I'm working in a hosting environment that at a high level works like this:

• Load balancer monitors /health endpoint, exposed via admin port, to identify if hosts are healthy and routable.
• If the health check fails for an instance some number of times in a row, the service is marked as unlealthy and traffic will not be routed to that instance.
• During deployments or instance replacements, a SIGTERM is sent to the service to trigger a shutdown.

Observed behavior

• When the service receives a SIGTERM, it appears that a few things happen:
  • Both the admin server and application server handle the signal and shutdown immediately
  • The service shutsdown because at least 1 of the awaitables has closed: https://github.com/twitter/finatra/blob/finatra-22.7.0/inject/inject-server/src/main/scala/com/twitter/inject/server/TwitterServer.scala#L169-L174

Pain points

• This is problematic because there is a period of time where:
  • The admin server has shut down and won't report healthy
  • The application server has shut down and won't accept any requests
  • The load balancer is still routing traffic to this instance because there needs to be > 1 occurrence of a failed health check before the instance is taken out of rotation.
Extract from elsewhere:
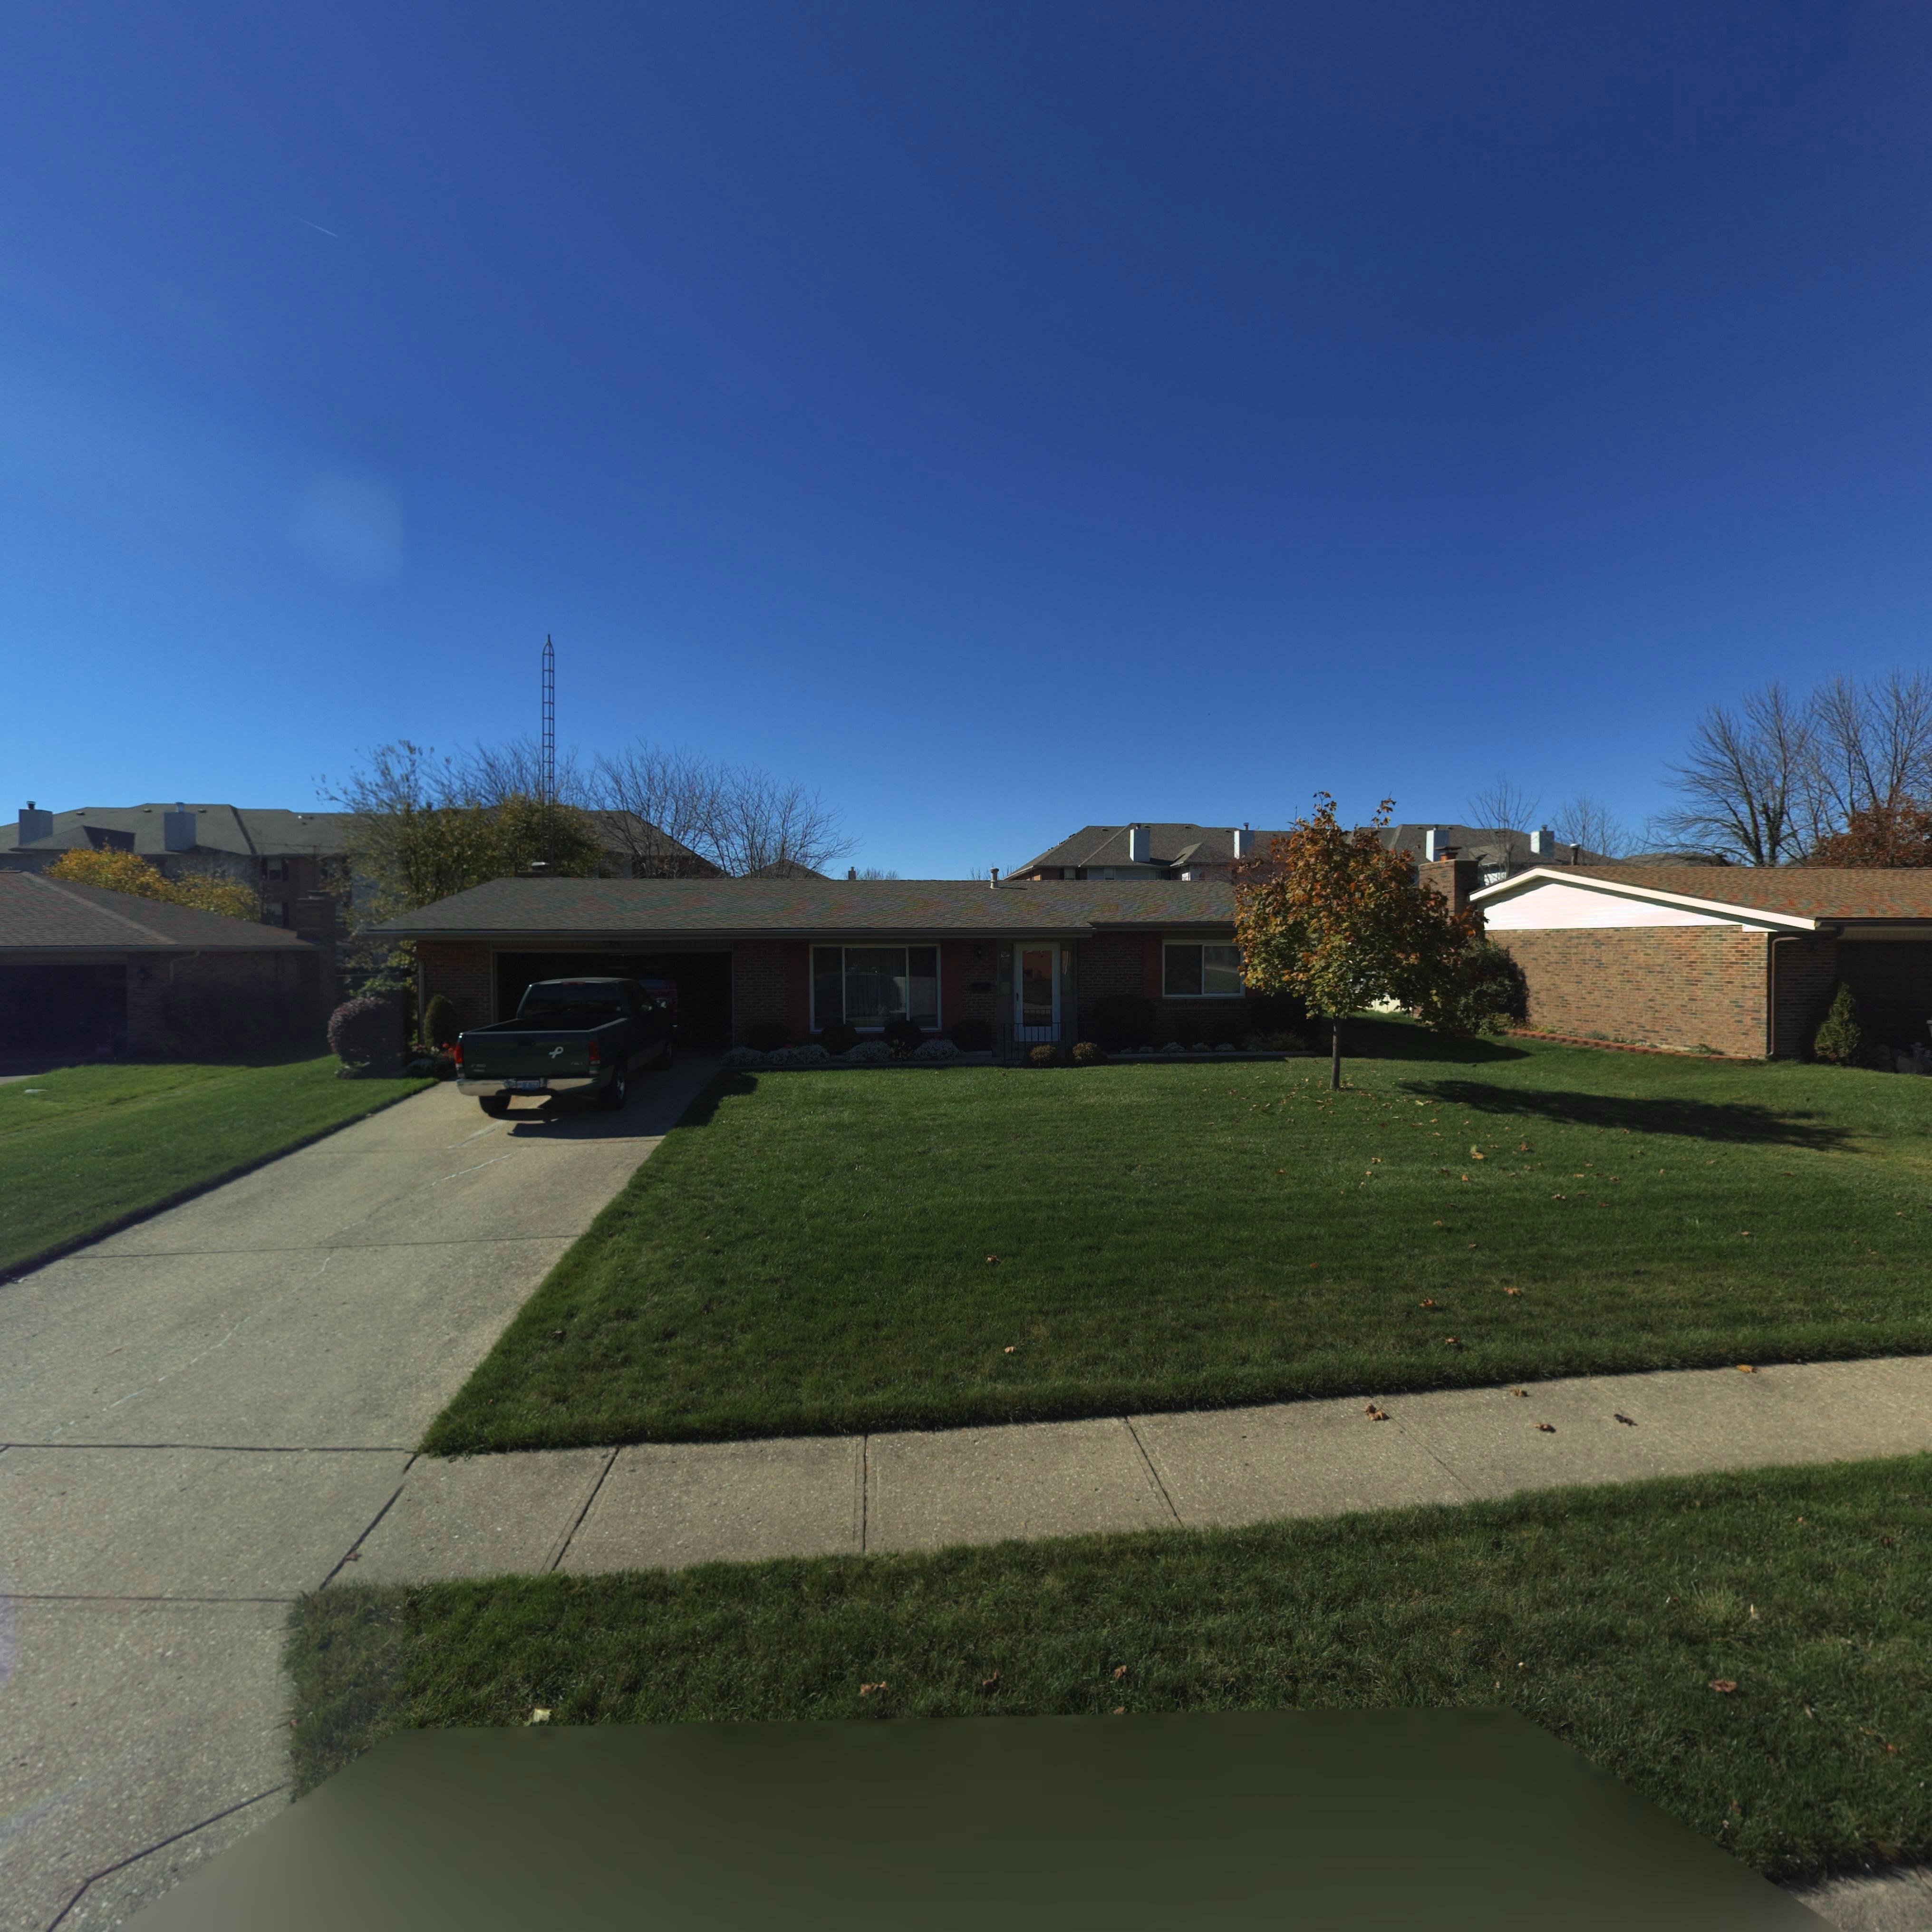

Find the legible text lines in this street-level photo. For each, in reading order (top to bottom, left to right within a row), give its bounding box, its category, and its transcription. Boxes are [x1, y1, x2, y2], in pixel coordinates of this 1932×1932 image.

[602, 940, 622, 949] StreetNumber: **9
These requests fail. It is not always safe to retry these requests because they may not be idempotent.

Desired behavior

• Is there a way to have fine control over the shutdown sequence? Ideally, I would:
  • Shut down admin server (or tell admin server to report a non 200 status code) and keep the application server up for a configurable amount of time, say 15 seconds)
  • After some period of time, shutdown the application server and then gracefully terminate the program.

[niodice]

Also posted in gitter: https://matrix.to/#/!fqPdgWhOEtxbPlasve:gitter.im/$skWDihqObMBVhErRuXgkeqIploCBKlZWmiria1xpVAg?via=gitter.im&via=matrix.org

[cacoco]

@niodice using the SIGTERM (as opposed to calling close() on the server) is going to bypass a lot of the graceful shutdown mechanics, IIRC.

The most straightforward thing to do, likely is to handle the interrupt using c.t.util.HandleSignal and then call close().

See: https://twitter.github.io/finatra/user-guide/app/index.html#an-example-of-handling-signals (note a TwitterServer is an App, so you can follow the example similarly somewhere in your Server definition)

You likely also want to mess with the grace period in the server as well if necessary to allow for more time for closing resources if necessary. Hope that helps.